_INFORMATION SUPPLIED_
....................

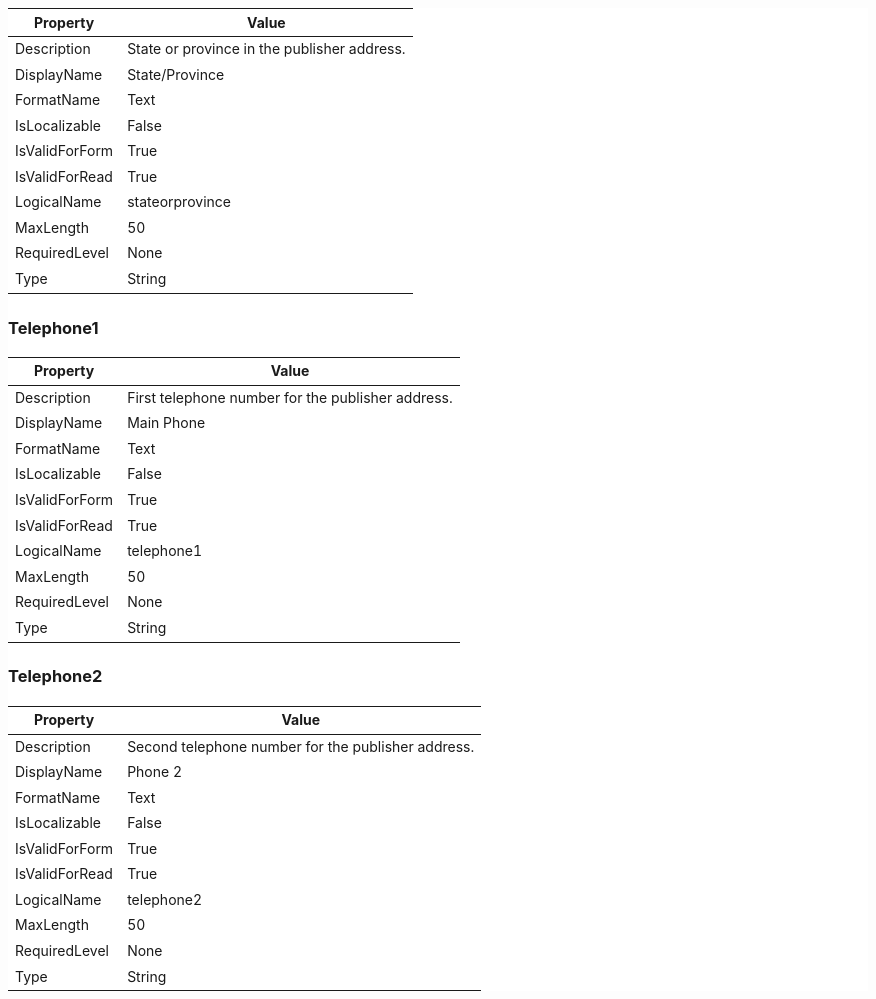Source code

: |Property|Value|
|--------|-----|
|Description|State or province in the publisher address.|
|DisplayName|State/Province|
|FormatName|Text|
|IsLocalizable|False|
|IsValidForForm|True|
|IsValidForRead|True|
|LogicalName|stateorprovince|
|MaxLength|50|
|RequiredLevel|None|
|Type|String|


### <a name="BKMK_Telephone1"></a> Telephone1

|Property|Value|
|--------|-----|
|Description|First telephone number for the publisher address.|
|DisplayName|Main Phone|
|FormatName|Text|
|IsLocalizable|False|
|IsValidForForm|True|
|IsValidForRead|True|
|LogicalName|telephone1|
|MaxLength|50|
|RequiredLevel|None|
|Type|String|


### <a name="BKMK_Telephone2"></a> Telephone2

|Property|Value|
|--------|-----|
|Description|Second telephone number for the publisher address.|
|DisplayName|Phone 2|
|FormatName|Text|
|IsLocalizable|False|
|IsValidForForm|True|
|IsValidForRead|True|
|LogicalName|telephone2|
|MaxLength|50|
|RequiredLevel|None|
|Type|String|
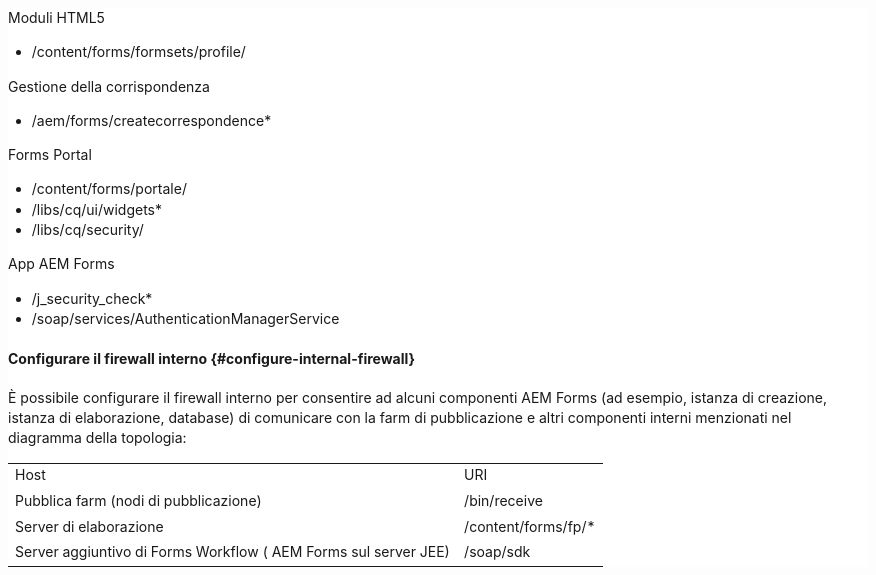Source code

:   <tr>
   <td>Moduli HTML5</td> 
   <td>
    <ul> 
     <li>/content/forms/formsets/profile/</li> 
    </ul> </td> 
  </tr>
  <tr>
   <td>Gestione della corrispondenza </td> 
   <td>
    <ul> 
     <li>/aem/forms/createcorrespondence* </li> 
    </ul> </td> 
  </tr>
  <tr>
   <td>Forms Portal </td> 
   <td>
    <ul> 
     <li>/content/forms/portale/</li> 
     <li>/libs/cq/ui/widgets*</li> 
     <li>/libs/cq/security/</li> 
    </ul> </td> 
  </tr>
  <tr>
   <td> App AEM Forms</td> 
   <td>
    <ul> 
     <li>/j_security_check*</li> 
     <li>/soap/services/AuthenticationManagerService</li> 
    </ul> </td> 
  </tr>
 </tbody>
</table>

#### Configurare il firewall interno {#configure-internal-firewall}

È possibile configurare il firewall interno per consentire ad alcuni componenti AEM Forms  (ad esempio, istanza di creazione, istanza di elaborazione, database) di comunicare con la farm di pubblicazione e altri componenti interni menzionati nel diagramma della topologia:

<table> 
 <tbody>
  <tr>
   <td>Host<br /> </td> 
   <td>URI</td> 
  </tr>
  <tr>
   <td>Pubblica farm (nodi di pubblicazione)</td> 
   <td>/bin/receive</td> 
  </tr>
  <tr>
   <td>Server di elaborazione</td> 
   <td>/content/forms/fp/*</td> 
  </tr>
  <tr>
   <td>Server aggiuntivo di Forms Workflow ( AEM Forms sul server JEE)</td> 
   <td>/soap/sdk</td> 
  </tr>
 </tbody>
</table>
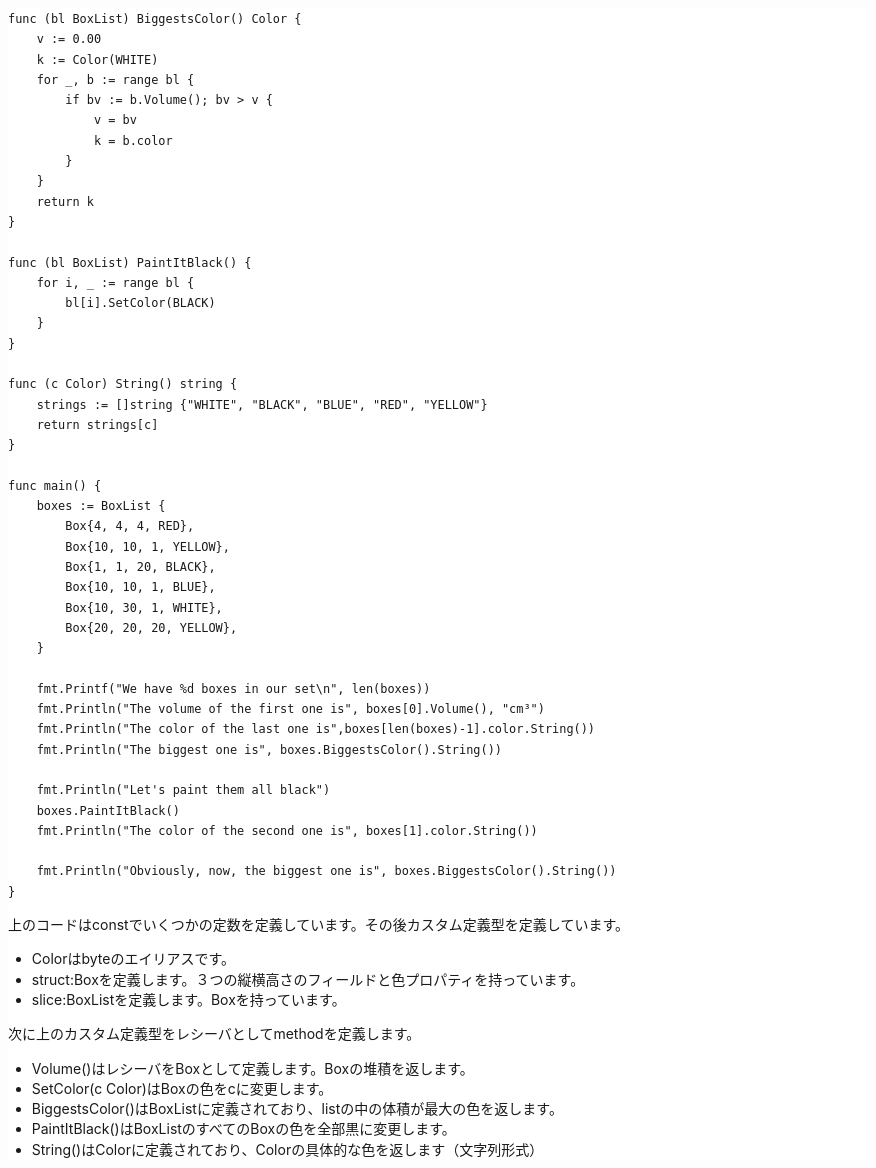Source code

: 	func (bl BoxList) BiggestsColor() Color {
		v := 0.00
		k := Color(WHITE)
		for _, b := range bl {
			if bv := b.Volume(); bv > v {
				v = bv
				k = b.color
			}
		}
		return k
	}

	func (bl BoxList) PaintItBlack() {
		for i, _ := range bl {
			bl[i].SetColor(BLACK)
		}
	}

	func (c Color) String() string {
		strings := []string {"WHITE", "BLACK", "BLUE", "RED", "YELLOW"}
		return strings[c]
	}

	func main() {
		boxes := BoxList {
			Box{4, 4, 4, RED},
			Box{10, 10, 1, YELLOW},
			Box{1, 1, 20, BLACK},
			Box{10, 10, 1, BLUE},
			Box{10, 30, 1, WHITE},
			Box{20, 20, 20, YELLOW},
		}

		fmt.Printf("We have %d boxes in our set\n", len(boxes))
		fmt.Println("The volume of the first one is", boxes[0].Volume(), "cm³")
		fmt.Println("The color of the last one is",boxes[len(boxes)-1].color.String())
		fmt.Println("The biggest one is", boxes.BiggestsColor().String())

		fmt.Println("Let's paint them all black")
		boxes.PaintItBlack()
		fmt.Println("The color of the second one is", boxes[1].color.String())

		fmt.Println("Obviously, now, the biggest one is", boxes.BiggestsColor().String())
	}

上のコードはconstでいくつかの定数を定義しています。その後カスタム定義型を定義しています。

- Colorはbyteのエイリアスです。
- struct:Boxを定義します。３つの縦横高さのフィールドと色プロパティを持っています。
- slice:BoxListを定義します。Boxを持っています。

次に上のカスタム定義型をレシーバとしてmethodを定義します。

- Volume()はレシーバをBoxとして定義します。Boxの堆積を返します。
- SetColor(c Color)はBoxの色をcに変更します。
- BiggestsColor()はBoxListに定義されており、listの中の体積が最大の色を返します。
- PaintItBlack()はBoxListのすべてのBoxの色を全部黒に変更します。
- String()はColorに定義されており、Colorの具体的な色を返します（文字列形式）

....................

_WORK INSTRUCTION_
Give the number of lines in the entries that contain the word "PaintItBlack", with no other text.

_WRITTEN RESPONSE_
3